The problem:
Look over the lines below. Report each one that includes the string "ITerraformIterator".

*** Opening Source records ***

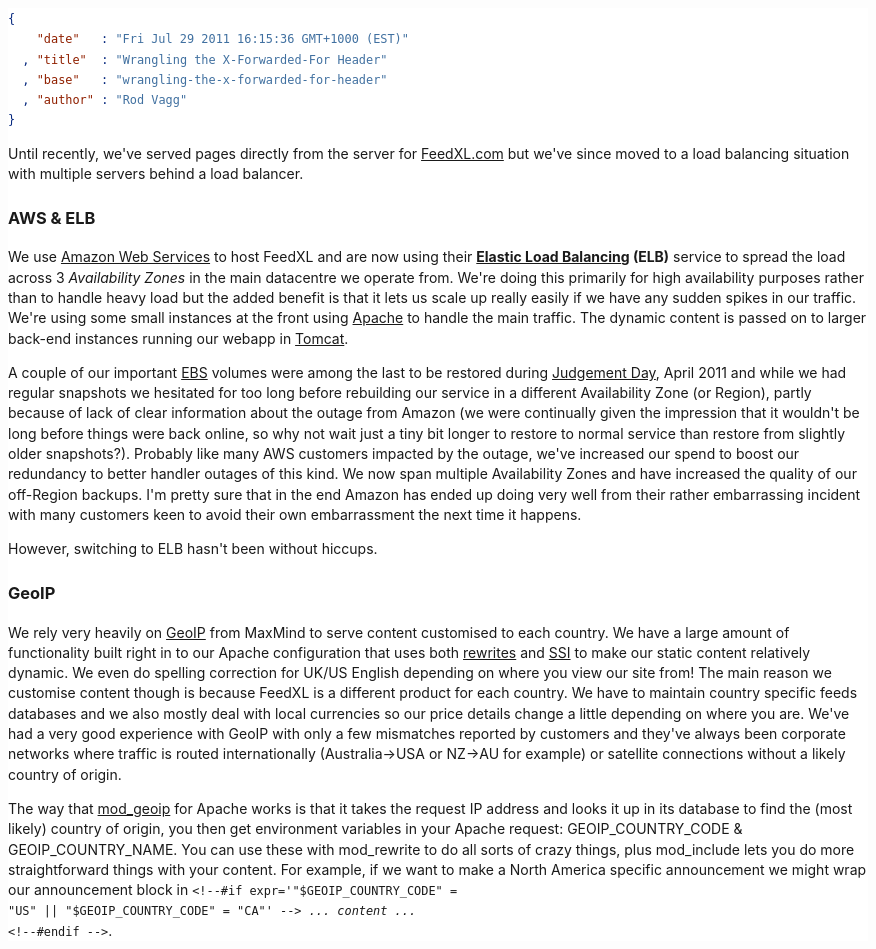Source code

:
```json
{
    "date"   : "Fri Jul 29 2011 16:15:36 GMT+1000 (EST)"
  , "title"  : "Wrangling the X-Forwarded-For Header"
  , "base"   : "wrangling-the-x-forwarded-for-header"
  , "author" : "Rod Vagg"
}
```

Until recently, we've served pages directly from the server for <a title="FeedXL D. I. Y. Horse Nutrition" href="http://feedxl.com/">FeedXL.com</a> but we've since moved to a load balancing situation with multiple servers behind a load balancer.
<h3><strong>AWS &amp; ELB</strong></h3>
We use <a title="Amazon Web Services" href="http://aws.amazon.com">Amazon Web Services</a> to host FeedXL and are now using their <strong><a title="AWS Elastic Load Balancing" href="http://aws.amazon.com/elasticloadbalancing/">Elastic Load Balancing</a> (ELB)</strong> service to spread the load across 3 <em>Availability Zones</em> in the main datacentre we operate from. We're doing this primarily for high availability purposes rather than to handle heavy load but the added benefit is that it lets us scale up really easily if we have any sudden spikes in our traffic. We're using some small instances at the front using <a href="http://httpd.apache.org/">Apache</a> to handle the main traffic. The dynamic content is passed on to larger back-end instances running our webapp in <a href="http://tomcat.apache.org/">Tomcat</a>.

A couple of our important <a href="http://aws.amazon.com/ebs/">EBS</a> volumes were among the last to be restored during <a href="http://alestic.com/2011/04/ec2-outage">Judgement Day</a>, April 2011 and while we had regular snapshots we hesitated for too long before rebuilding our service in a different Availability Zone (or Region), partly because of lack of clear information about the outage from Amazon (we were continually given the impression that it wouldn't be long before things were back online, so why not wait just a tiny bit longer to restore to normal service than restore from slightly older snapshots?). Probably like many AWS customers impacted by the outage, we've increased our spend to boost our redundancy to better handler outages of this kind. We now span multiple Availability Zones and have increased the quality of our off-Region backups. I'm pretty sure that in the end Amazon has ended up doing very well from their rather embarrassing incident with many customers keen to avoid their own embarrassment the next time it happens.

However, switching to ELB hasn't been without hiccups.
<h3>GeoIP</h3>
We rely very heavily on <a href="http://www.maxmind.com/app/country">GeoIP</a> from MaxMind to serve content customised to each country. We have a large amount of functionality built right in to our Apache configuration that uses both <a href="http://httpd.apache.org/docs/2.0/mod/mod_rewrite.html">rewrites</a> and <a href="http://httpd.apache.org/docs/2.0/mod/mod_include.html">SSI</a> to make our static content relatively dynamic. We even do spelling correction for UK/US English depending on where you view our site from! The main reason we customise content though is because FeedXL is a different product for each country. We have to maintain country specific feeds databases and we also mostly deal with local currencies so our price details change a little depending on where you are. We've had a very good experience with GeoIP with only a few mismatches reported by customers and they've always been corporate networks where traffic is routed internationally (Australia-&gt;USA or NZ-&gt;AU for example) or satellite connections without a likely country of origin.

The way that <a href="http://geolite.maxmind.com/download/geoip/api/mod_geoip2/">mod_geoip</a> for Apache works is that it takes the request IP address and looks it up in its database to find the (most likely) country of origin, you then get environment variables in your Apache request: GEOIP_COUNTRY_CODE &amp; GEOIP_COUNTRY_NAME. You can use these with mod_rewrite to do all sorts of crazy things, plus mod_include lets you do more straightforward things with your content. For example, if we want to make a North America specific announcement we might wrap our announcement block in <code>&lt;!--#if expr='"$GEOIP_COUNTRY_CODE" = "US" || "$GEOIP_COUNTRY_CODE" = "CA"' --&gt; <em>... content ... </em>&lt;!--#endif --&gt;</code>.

*** Closing Source records ***
*** Opening Source records ***

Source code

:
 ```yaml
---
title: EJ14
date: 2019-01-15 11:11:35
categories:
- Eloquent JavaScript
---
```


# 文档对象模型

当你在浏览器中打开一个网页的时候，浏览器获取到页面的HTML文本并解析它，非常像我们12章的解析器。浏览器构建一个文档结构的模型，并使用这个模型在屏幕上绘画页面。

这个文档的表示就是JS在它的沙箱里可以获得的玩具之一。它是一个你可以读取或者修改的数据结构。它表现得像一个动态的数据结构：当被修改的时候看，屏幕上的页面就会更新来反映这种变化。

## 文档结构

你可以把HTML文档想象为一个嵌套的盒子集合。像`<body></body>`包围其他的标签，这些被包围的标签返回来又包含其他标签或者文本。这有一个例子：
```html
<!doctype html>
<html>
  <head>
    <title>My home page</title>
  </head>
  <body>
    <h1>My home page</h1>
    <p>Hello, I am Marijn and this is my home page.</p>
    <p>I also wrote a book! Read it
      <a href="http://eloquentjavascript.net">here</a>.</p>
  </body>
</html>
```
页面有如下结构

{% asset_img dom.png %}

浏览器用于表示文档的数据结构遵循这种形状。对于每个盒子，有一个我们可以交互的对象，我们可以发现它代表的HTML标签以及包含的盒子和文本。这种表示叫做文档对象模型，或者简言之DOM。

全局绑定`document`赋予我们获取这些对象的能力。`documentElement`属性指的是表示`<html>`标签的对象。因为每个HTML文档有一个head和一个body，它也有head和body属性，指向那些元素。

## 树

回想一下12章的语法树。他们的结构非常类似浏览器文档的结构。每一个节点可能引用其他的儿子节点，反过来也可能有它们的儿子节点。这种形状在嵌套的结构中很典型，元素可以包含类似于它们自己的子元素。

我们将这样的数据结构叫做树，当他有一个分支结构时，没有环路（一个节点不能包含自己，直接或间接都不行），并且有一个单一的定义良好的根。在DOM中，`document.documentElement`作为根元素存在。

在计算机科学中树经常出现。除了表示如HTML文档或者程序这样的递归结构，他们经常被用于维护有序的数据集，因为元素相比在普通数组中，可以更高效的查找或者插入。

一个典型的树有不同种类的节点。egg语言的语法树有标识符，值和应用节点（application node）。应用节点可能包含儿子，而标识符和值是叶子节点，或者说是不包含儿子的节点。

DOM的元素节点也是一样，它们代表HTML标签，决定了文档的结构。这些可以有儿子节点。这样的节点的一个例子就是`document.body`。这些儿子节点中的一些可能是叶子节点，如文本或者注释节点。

*** Closing Source records ***
*** Opening Source records ***

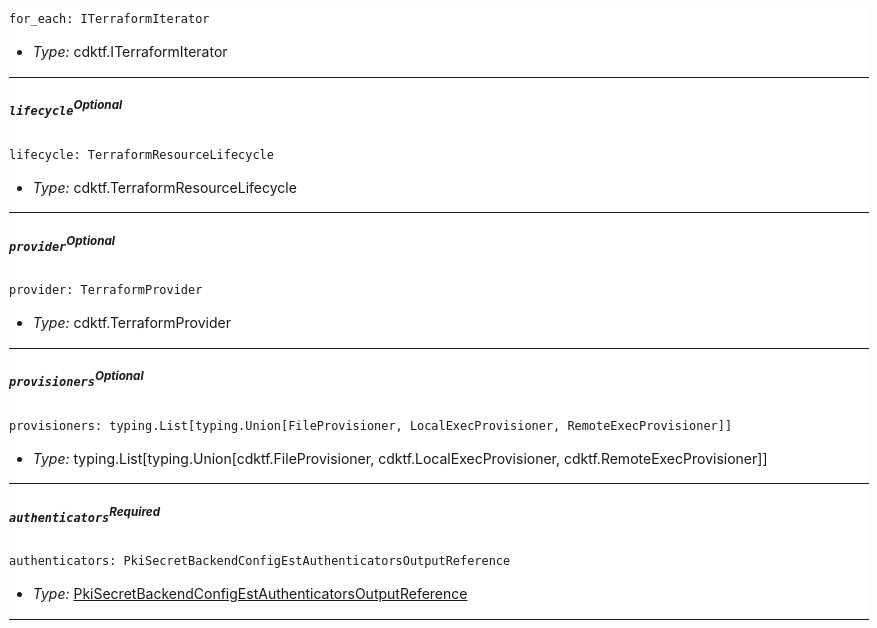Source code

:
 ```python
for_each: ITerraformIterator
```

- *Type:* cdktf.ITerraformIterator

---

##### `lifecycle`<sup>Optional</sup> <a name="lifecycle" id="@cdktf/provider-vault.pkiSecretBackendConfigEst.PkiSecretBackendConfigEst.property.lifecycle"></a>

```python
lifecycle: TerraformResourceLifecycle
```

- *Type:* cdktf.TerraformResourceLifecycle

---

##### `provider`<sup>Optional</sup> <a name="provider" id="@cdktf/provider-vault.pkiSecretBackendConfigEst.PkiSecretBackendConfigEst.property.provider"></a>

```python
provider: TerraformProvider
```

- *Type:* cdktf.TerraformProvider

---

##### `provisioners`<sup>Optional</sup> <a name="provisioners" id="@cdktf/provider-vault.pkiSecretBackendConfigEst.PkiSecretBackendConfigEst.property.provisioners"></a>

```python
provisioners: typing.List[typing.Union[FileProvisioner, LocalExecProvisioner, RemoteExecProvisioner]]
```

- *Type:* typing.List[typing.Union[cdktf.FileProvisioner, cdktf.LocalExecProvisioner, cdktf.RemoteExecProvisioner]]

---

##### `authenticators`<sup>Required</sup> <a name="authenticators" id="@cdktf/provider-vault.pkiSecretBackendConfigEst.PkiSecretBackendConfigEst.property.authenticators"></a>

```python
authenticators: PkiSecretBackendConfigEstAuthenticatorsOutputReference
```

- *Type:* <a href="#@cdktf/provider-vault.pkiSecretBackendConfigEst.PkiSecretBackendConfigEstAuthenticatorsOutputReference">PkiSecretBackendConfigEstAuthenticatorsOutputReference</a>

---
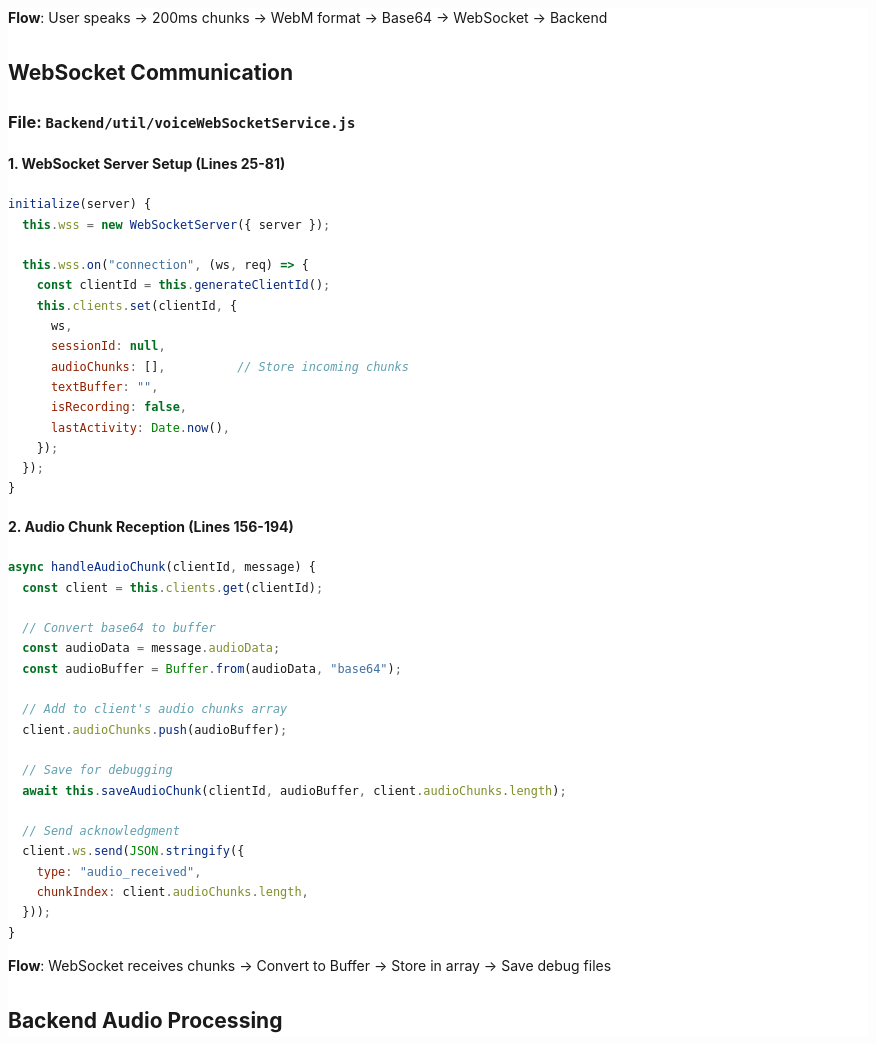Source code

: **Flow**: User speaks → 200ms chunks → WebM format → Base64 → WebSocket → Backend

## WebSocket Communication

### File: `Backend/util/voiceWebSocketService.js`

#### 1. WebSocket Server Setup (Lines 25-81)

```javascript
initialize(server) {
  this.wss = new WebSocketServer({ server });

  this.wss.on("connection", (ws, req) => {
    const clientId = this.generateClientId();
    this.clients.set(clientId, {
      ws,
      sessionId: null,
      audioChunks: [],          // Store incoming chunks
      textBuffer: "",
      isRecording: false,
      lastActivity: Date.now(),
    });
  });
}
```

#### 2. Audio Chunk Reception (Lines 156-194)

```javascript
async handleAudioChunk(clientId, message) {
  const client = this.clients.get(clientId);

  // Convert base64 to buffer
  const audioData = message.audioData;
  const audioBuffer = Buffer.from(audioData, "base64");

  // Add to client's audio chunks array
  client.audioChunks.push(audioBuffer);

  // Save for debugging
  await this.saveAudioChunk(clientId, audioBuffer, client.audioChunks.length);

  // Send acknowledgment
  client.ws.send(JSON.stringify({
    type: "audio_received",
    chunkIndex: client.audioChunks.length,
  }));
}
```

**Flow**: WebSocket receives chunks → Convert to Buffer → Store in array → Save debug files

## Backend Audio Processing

*** Closing Source records ***

Result of this task:
for_each: ITerraformIterator
- *Type:* cdktf.ITerraformIterator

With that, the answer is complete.